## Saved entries
----------

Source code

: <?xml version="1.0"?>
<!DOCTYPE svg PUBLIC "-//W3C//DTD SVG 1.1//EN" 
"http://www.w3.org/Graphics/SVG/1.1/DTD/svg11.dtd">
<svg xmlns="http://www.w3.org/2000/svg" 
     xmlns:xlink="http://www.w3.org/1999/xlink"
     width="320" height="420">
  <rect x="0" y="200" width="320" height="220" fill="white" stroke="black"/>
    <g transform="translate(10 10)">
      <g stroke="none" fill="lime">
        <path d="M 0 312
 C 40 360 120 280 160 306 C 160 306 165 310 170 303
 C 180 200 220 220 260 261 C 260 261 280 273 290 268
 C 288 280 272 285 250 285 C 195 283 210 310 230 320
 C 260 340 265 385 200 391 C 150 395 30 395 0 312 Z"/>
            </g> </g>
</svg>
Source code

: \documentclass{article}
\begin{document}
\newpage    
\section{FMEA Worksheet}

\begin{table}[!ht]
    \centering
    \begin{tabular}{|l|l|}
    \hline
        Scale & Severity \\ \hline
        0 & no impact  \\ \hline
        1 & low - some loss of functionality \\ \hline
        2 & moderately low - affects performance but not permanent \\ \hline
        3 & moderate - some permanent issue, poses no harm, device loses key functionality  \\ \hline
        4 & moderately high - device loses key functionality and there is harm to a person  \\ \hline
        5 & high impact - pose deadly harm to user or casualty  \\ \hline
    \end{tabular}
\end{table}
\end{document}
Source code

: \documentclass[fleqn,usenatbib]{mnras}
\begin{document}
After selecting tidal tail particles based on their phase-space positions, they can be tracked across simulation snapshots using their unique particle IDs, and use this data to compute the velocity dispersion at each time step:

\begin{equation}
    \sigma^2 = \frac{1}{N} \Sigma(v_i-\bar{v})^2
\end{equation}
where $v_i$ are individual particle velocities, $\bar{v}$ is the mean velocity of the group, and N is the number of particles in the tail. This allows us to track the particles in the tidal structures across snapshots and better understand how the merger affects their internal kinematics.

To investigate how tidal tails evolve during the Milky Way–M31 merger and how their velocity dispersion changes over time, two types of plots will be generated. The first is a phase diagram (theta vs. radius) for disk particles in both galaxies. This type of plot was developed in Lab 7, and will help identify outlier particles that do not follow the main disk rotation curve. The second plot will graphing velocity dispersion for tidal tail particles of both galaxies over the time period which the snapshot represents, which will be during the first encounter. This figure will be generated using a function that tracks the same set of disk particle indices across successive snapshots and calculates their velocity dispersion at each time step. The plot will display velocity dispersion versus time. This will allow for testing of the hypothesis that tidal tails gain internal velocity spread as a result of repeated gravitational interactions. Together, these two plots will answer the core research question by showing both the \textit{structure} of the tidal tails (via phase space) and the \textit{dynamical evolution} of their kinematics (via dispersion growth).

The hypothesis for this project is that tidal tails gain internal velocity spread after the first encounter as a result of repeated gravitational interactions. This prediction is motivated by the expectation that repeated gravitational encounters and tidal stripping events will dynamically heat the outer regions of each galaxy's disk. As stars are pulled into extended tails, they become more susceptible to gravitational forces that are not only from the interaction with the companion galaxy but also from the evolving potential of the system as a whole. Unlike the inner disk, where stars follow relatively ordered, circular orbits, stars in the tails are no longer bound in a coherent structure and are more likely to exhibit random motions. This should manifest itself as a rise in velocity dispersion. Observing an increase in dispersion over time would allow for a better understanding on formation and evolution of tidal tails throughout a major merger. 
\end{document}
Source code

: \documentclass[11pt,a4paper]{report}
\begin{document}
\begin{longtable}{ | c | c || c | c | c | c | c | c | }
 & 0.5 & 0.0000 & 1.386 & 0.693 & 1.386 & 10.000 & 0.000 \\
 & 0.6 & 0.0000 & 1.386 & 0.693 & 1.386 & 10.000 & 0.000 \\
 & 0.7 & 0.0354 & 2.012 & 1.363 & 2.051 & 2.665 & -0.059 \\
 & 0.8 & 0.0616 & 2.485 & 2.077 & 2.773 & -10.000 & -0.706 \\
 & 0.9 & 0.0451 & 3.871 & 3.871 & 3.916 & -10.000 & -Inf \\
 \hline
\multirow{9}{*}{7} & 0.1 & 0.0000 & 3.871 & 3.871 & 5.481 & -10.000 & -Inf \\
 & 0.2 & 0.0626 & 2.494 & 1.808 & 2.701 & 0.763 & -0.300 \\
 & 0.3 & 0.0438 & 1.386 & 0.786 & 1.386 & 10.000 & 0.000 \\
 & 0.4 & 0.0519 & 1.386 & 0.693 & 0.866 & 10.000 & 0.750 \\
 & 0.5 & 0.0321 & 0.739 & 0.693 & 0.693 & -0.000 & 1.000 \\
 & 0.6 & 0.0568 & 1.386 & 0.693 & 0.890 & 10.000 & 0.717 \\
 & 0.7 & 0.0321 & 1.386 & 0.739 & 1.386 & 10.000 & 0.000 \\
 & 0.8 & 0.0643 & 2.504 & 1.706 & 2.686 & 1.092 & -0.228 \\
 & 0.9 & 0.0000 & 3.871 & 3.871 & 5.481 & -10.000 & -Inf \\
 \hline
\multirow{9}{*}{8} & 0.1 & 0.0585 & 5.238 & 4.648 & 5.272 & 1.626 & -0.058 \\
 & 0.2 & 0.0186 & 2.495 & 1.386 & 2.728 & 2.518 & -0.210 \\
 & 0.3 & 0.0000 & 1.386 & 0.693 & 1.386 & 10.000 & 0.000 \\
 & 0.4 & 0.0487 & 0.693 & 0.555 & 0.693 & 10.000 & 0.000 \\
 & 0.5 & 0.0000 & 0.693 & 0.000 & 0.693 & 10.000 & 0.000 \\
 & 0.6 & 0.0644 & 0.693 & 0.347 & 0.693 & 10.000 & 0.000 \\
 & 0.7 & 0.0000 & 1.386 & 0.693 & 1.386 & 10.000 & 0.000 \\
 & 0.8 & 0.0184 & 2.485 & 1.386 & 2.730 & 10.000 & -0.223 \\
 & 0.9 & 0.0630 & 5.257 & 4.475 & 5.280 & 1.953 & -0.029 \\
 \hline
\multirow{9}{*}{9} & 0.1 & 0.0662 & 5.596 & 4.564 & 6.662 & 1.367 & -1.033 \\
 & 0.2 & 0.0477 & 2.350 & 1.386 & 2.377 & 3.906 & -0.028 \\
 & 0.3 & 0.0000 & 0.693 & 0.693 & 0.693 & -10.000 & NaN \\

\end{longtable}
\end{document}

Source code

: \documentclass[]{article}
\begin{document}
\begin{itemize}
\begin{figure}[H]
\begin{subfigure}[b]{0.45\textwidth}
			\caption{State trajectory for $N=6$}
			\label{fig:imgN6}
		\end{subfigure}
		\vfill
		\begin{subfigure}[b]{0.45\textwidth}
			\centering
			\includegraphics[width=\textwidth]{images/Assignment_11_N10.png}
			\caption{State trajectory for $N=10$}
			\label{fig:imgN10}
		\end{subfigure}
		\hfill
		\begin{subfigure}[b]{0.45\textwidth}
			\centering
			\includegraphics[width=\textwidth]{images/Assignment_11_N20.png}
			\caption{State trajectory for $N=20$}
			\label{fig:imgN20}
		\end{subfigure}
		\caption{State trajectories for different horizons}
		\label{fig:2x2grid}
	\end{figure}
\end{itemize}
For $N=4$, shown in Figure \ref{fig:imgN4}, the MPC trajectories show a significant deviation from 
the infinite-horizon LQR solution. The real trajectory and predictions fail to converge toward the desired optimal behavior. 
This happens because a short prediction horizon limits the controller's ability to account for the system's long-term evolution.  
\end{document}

----------

## Exercise details
A word-for-word copy of the lines above from the one with "4 & moderately" through the one with "where $v_i$ are", inclusive, is the only output wanted.

## Expected answer
        4 & moderately high - device loses key functionality and there is harm to a person  \\ \hline
        5 & high impact - pose deadly harm to user or casualty  \\ \hline
    \end{tabular}
\end{table}
\end{document}
Source code

: \documentclass[fleqn,usenatbib]{mnras}
\begin{document}
After selecting tidal tail particles based on their phase-space positions, they can be tracked across simulation snapshots using their unique particle IDs, and use this data to compute the velocity dispersion at each time step:

\begin{equation}
    \sigma^2 = \frac{1}{N} \Sigma(v_i-\bar{v})^2
\end{equation}
where $v_i$ are individual particle velocities, $\bar{v}$ is the mean velocity of the group, and N is the number of particles in the tail. This allows us to track the particles in the tidal structures across snapshots and better understand how the merger affects their internal kinematics.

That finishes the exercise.